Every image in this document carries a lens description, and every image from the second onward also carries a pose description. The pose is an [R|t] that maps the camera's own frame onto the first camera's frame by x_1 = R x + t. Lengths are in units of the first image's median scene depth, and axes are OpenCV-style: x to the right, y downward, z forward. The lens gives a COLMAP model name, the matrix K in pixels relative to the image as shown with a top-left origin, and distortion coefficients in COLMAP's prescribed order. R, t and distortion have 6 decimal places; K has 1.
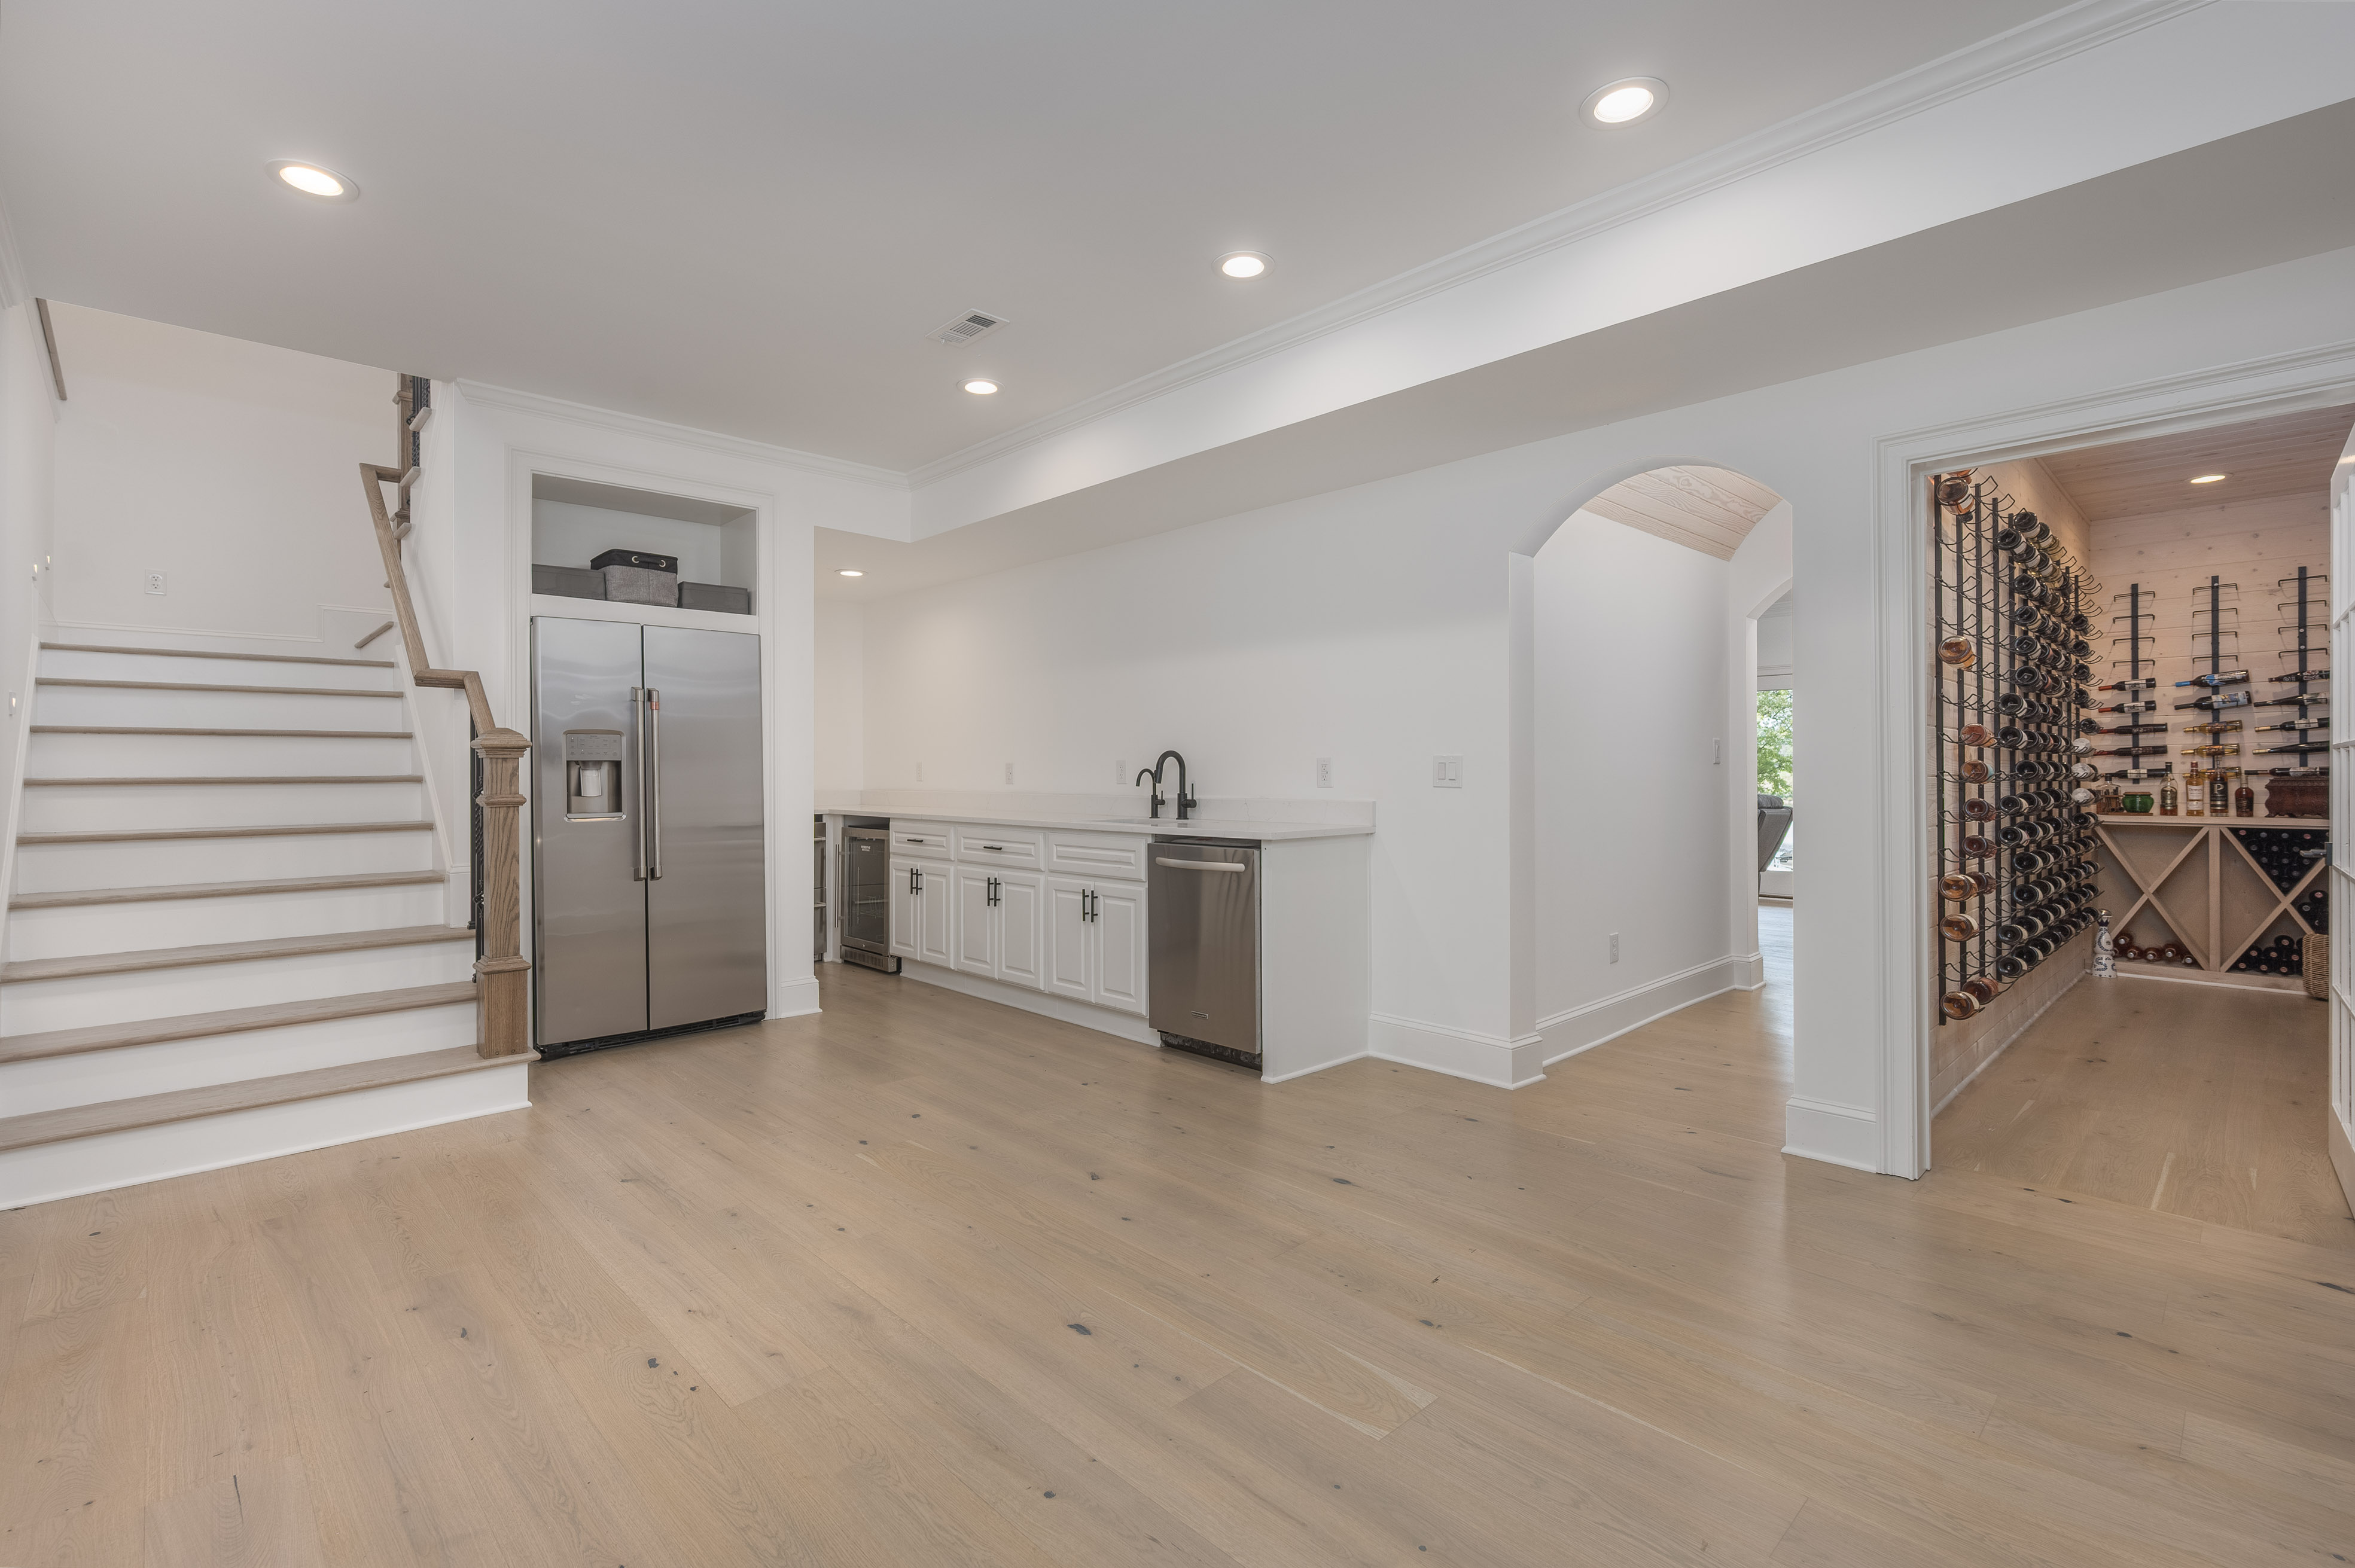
lens RADIAL K [[1058.9, 0, 1179.6], [0, 1058.9, 772.1], [0, 0, 1]] dist [-0.001668, -0.000142]
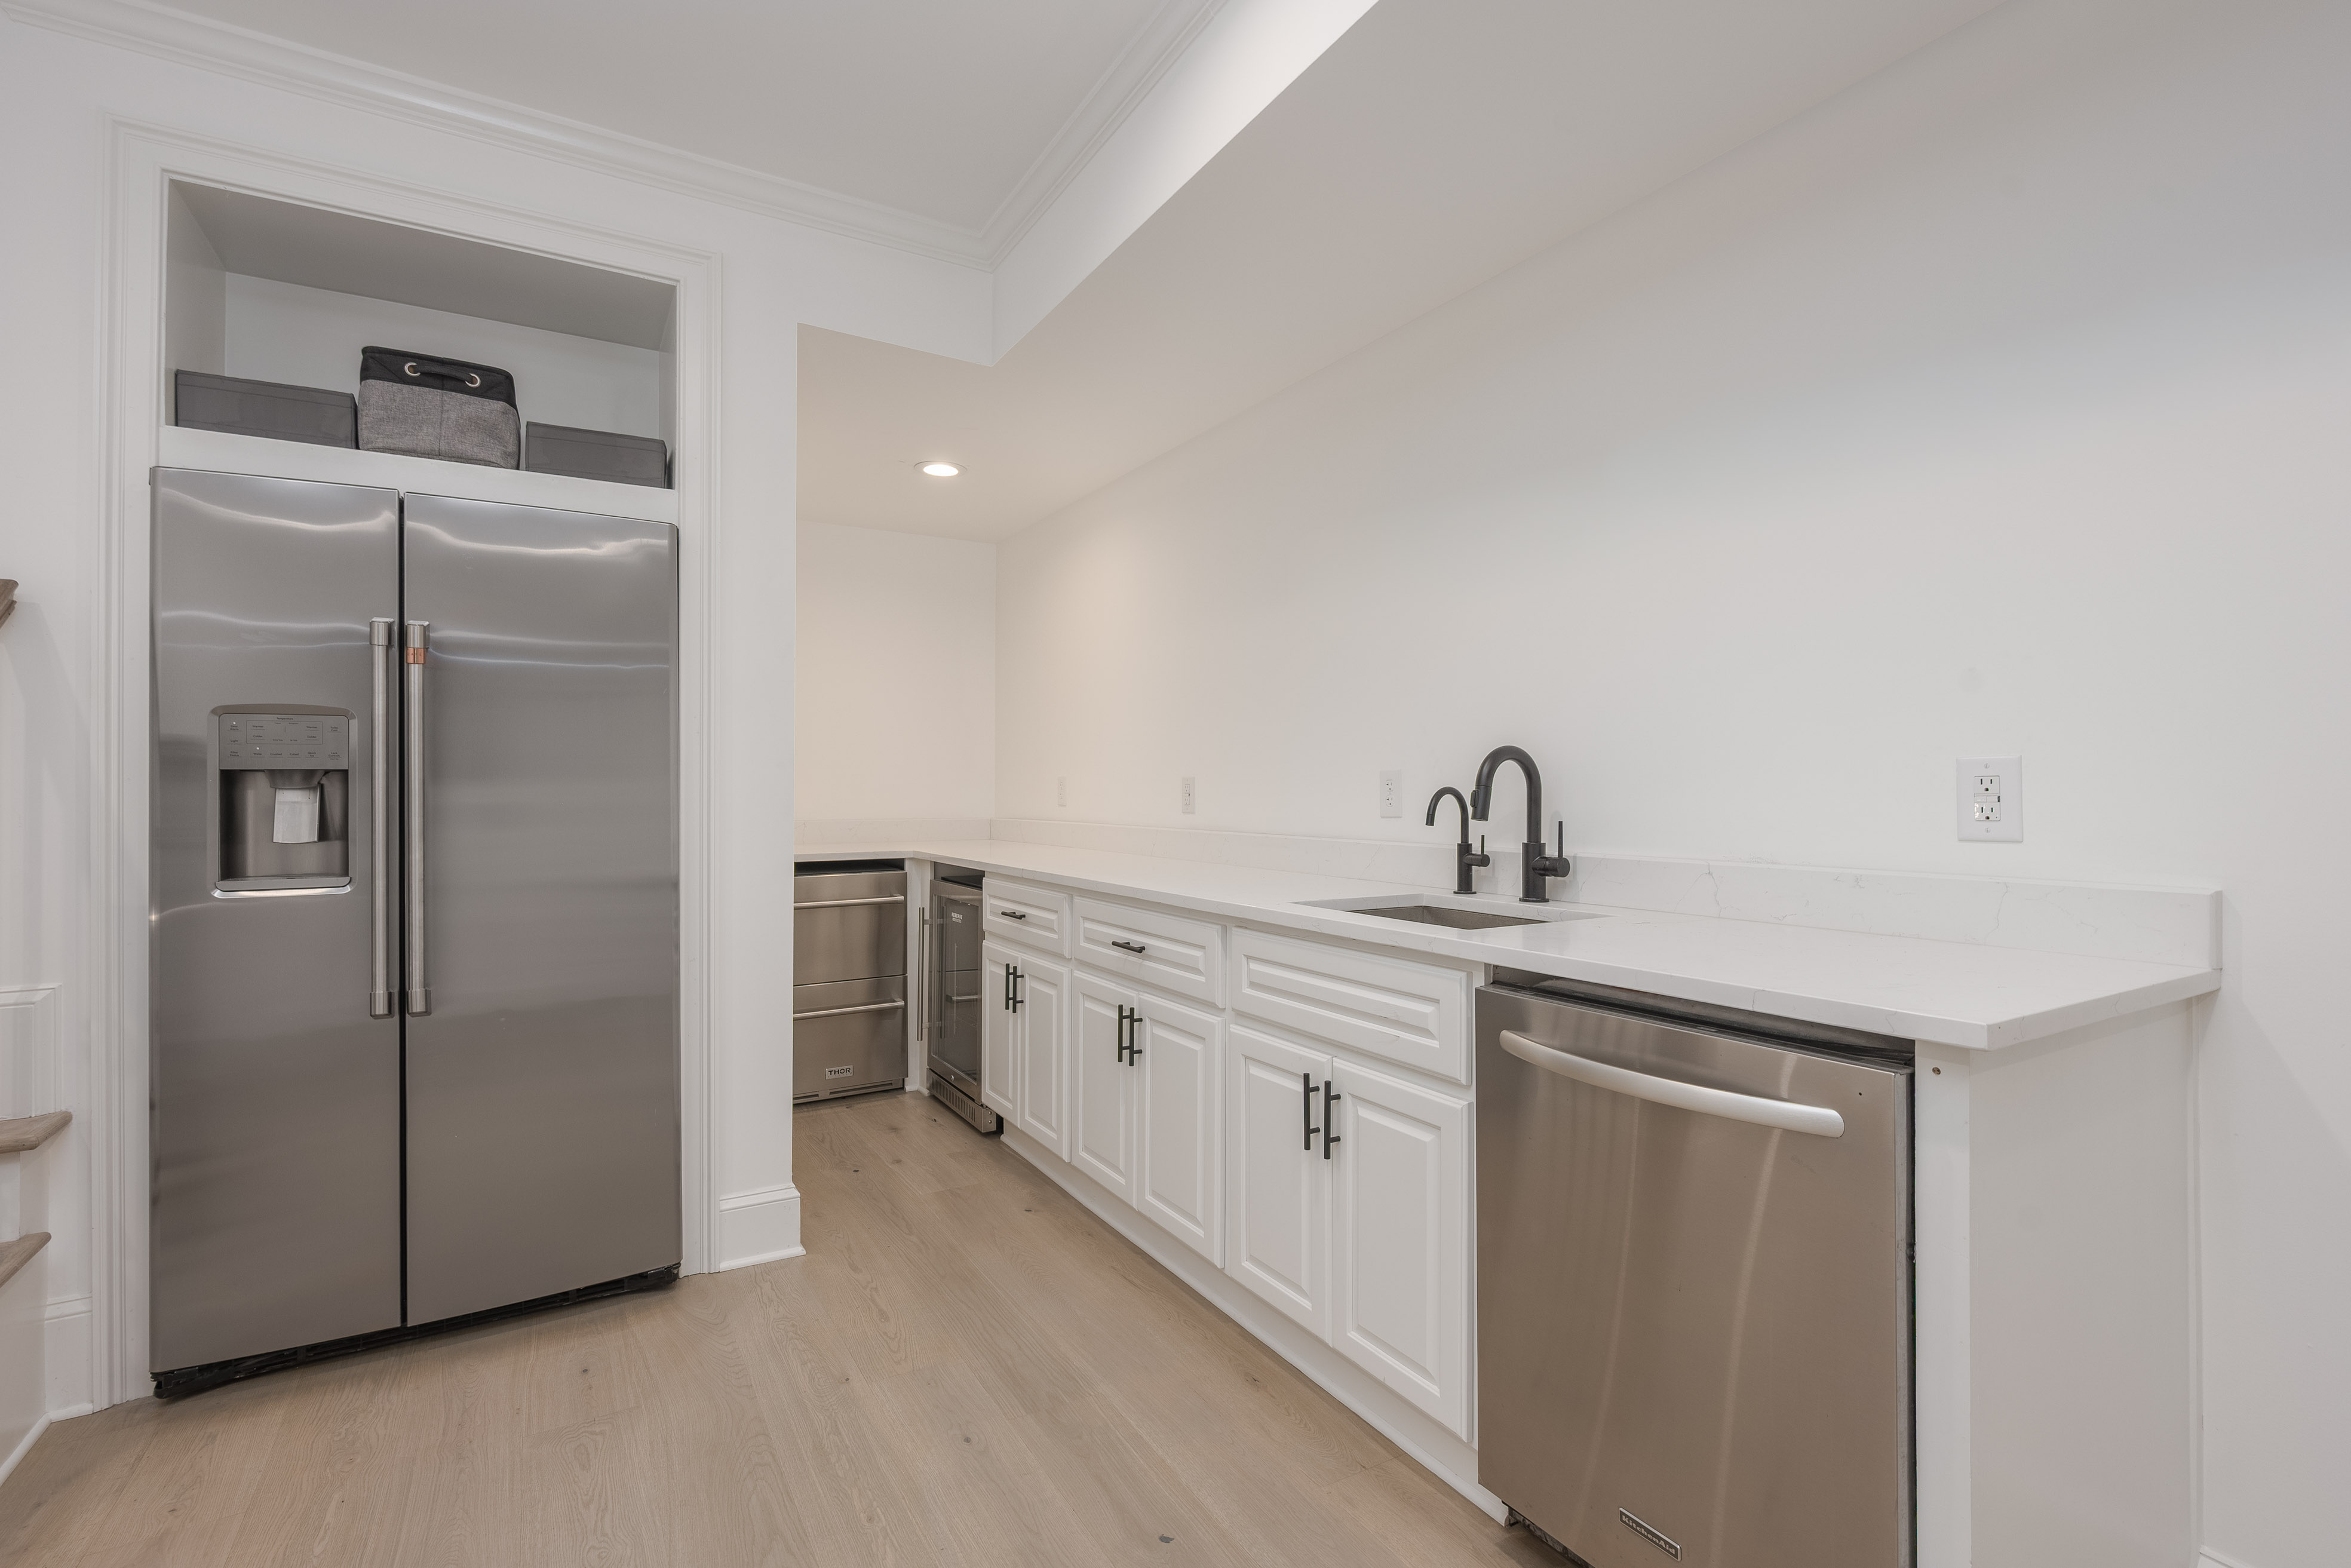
lens RADIAL K [[1057.3, 0, 1177.6], [0, 1057.3, 772.2], [0, 0, 1]] dist [-0.001668, -0.000142]
pose [[0.972784, -0.001360, -0.231712, -0.040507], [-0.002384, 0.999871, -0.015880, -0.002255], [0.231703, 0.016000, 0.972655, 0.544840]]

-- WORK TO BE COMPLETED --
The answer is the listing above restated word for word, pictures removed.

-- EXERCISE RESULT --
Every image in this document carries a lens description, and every image from the second onward also carries a pose description. The pose is an [R|t] that maps the camera's own frame onto the first camera's frame by x_1 = R x + t. Lengths are in units of the first image's median scene depth, and axes are OpenCV-style: x to the right, y downward, z forward. The lens gives a COLMAP model name, the matrix K in pixels relative to the image as shown with a top-left origin, and distortion coefficients in COLMAP's prescribed order. R, t and distortion have 6 decimal places; K has 1.
lens RADIAL K [[1058.9, 0, 1179.6], [0, 1058.9, 772.1], [0, 0, 1]] dist [-0.001668, -0.000142]
lens RADIAL K [[1057.3, 0, 1177.6], [0, 1057.3, 772.2], [0, 0, 1]] dist [-0.001668, -0.000142]
pose [[0.972784, -0.001360, -0.231712, -0.040507], [-0.002384, 0.999871, -0.015880, -0.002255], [0.231703, 0.016000, 0.972655, 0.544840]]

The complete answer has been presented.